Inference Analytics

Automatic log and inference collections on the JFrog ML Lake

The model Analytics tab provides an interface to the JFrog ML Lake, which is an automated log collection system for models.

In addition to performance data, you can also find all the predictions that were made with models deployed via JFrog ML, including the input and output data of each function of your models.

The data is stored as parquet files in your Object storage, and you can also load it into your favorite BI tool and analyze the Model data with your tools.

Enabling JFrog ML Lake analytics

JFrog ML Analytics collection is enabled by default when using the api decorator.

@qwak.api()
def predict(self, df):
    return pd.DataFrame(self.catboost.predict(df[self.columns]), columns=['churn'])

Note it can be turned off by passing analytics=False to the decorator

@qwak.api(analytics=False)
def predict(self, df):
    return pd.DataFrame(self.catboost.predict(df[self.columns]), columns=['churn'])

📘

Analytics columns are defined based on the naming conventions of input variables within the predict() method. When utilizing the default df parameters, these columns commence with input_. Conversely, if you've specified custom parameters, the columns will initiate with the name of your parameter.
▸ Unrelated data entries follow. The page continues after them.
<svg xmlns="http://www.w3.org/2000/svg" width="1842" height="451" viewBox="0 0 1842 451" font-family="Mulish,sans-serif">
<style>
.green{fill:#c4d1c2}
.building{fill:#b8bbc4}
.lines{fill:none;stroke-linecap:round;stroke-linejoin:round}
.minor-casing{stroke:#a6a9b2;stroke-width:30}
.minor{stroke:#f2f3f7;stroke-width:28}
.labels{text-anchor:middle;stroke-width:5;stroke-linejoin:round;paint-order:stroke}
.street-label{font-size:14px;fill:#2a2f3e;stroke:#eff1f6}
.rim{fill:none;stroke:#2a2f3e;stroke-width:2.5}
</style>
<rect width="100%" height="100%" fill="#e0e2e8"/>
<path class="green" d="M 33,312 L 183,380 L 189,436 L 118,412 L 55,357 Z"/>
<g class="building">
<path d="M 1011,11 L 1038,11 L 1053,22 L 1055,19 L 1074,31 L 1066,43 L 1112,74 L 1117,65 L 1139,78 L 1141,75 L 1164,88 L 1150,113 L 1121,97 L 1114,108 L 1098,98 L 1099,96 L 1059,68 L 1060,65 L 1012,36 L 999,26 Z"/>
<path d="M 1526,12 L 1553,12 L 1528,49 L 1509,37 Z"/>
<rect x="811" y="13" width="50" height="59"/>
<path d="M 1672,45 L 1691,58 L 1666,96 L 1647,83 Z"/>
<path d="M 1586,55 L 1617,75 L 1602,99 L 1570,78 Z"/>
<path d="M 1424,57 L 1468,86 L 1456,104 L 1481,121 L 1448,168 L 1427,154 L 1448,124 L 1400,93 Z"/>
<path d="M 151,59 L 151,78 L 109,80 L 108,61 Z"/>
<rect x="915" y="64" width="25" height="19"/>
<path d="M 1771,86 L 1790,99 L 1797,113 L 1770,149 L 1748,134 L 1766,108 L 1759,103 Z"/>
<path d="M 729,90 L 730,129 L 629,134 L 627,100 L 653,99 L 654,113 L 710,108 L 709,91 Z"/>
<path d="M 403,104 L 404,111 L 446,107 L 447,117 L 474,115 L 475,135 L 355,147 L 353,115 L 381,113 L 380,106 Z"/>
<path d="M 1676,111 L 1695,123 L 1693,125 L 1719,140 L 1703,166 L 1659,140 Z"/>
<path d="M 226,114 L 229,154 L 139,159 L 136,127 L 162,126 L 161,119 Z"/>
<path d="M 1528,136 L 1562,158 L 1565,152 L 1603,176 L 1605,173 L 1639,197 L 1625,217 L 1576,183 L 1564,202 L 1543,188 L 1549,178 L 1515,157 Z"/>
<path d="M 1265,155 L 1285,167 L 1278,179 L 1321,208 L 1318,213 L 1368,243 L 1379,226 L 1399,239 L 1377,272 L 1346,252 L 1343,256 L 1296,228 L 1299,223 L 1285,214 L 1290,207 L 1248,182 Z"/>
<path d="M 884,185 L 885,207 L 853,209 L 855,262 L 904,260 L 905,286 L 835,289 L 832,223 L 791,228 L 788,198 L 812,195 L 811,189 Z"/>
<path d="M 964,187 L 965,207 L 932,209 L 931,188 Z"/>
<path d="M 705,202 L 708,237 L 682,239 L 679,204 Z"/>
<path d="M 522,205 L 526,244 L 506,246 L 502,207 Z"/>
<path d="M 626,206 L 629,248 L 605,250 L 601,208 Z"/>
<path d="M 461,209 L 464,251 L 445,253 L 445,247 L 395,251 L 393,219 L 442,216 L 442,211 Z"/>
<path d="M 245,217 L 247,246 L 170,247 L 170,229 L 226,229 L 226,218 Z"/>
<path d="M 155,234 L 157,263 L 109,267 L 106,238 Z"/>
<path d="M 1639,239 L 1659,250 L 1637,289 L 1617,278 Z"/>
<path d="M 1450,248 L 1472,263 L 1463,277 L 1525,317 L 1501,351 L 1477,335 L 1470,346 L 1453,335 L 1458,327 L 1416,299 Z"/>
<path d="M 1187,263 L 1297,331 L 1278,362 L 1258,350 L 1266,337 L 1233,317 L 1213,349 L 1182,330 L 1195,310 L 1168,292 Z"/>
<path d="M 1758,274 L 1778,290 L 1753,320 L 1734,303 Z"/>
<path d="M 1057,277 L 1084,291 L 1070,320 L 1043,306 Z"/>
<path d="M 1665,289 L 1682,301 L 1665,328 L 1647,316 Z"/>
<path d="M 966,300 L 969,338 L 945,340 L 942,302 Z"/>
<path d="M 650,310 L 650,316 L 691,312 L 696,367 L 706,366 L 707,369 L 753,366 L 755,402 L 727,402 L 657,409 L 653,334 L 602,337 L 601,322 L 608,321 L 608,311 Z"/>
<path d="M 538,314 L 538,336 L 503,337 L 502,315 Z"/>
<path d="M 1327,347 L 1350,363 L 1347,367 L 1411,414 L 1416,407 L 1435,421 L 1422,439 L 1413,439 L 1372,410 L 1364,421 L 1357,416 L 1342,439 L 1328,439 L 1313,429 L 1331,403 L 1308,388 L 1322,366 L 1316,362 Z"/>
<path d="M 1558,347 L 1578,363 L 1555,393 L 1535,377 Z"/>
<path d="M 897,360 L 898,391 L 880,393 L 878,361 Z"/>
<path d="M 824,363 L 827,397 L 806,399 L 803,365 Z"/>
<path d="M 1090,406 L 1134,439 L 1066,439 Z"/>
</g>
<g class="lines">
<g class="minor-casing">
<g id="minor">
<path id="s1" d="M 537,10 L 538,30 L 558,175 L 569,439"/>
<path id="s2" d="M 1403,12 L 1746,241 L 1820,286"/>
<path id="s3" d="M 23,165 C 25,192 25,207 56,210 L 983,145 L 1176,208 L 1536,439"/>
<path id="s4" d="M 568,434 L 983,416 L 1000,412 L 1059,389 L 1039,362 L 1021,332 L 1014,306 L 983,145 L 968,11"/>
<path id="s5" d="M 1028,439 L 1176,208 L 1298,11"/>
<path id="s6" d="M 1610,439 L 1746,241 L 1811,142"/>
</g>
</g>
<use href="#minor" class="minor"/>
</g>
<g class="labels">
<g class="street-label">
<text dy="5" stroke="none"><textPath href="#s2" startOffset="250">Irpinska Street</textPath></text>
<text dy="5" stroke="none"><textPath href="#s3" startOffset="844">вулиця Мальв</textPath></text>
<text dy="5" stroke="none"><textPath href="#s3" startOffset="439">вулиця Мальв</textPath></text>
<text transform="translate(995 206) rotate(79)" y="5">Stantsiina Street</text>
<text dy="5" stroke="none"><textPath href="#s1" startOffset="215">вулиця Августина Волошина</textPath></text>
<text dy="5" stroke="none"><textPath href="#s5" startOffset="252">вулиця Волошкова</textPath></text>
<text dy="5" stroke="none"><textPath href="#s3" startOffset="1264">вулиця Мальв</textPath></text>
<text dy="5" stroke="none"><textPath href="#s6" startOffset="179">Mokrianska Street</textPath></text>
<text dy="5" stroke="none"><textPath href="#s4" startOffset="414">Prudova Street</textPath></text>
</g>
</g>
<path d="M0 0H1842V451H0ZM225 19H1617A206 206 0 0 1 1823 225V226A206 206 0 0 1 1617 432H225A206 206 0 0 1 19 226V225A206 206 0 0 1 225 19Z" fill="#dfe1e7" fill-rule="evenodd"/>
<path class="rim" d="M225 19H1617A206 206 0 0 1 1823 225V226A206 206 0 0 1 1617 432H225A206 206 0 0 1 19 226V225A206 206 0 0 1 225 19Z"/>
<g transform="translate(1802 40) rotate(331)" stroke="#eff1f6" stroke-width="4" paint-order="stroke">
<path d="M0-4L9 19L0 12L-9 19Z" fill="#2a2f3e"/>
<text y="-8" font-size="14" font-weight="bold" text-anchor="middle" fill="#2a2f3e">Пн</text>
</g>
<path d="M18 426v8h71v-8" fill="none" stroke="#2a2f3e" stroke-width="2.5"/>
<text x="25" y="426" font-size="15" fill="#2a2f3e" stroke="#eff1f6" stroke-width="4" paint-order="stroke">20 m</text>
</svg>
For instance, if your predict signature reads as follows: def predict(self, request) -> String, then your analytics input columns will begin with request_.

You can also configure columns to be excluded from analytics. To do that, you should configure the decorator with the column names:

@qwak.api(analytics_exclude_columns=['col_1', 'col_2'])


Querying analytics in the UI

In the Analytics view, you can write SQL queries to analyze the model requests and predictions:

🚧

Leveraging Partitions in Queries

Model Inference data is partitioned daily according to the date column. To improve query performance and avoid scanning through all the data which can be significantly slower (and costlier), please leverage this partitioning scheme in your analytics queries.



Retrieving analytics programmatically

To retrieve data from JFrog ML Analytics Engine into a Pandas Dataframe use the run_analytics_query function of the QwakClient:

from qwak import QwakClient

client = QwakClient()  
df = client.run_analytics_query("select * from your_table")

When you call the code as shown below, the function will wait until the result is ready (or until the query fails for whatever reason).

However, you can also control how long you want to wait for the result by passing the timeout parameter to the get_analytics_data function. If the JFrog ML Analytics Engine won't return a response within a given time window, the client will raise a TimeoutError.

from datetime import timedelta  
from qwak import QwakClient

client = QwakClient()  
df = client.run_analytics_query("select \* from your_table", timeout=timedelta(seconds=123))


Logging custom values

A model's predict function can log custom data during the inference request. To use the custom data logger, we need to add the analytics_logger parameter to the predict function. Important: The parameter MUST be called analytics_logger!


@qwak.api(analytics=True)
def predict(self, df, analytics_logger):
    ...

The feature works only when the analytics feature of the JFrog ML API is enabled (it's enabled by default, or we can explicitly specify the analytics=True parameter).

Now, in the predict function, we can log any scalar value, lists, dictionaries, Pandas DataFrame, and any other JSON serializable object. The analytics_logger supports two ways of logging the values:

  1. One-by-one:
analytics_logger.log(column=’my_column’, value=the_value)
analytics_logger.log(column=’some_other_column’, value=yet_another_value)
  1. Multiple values at once:
analytics_logger.log_many(
    values={‘another_column’: ‘some_value’, 'something_else': 123}
)

Note that we use different function when we log multiple values (log_many instead of log)!

If you log different values with the same column name, only the last logged value will be logged (it overwrites previous logs).



Retrieving custom values

The JFrog ML Analytics view in the JFrog ML UI will display all the logged values with the column prefix logger_.

If we log: analytics_logger.log(column=’my_column’, value=the_value),JFrog ML Analytics displays a column logger_my_column with a value retrieved from the variable the_value.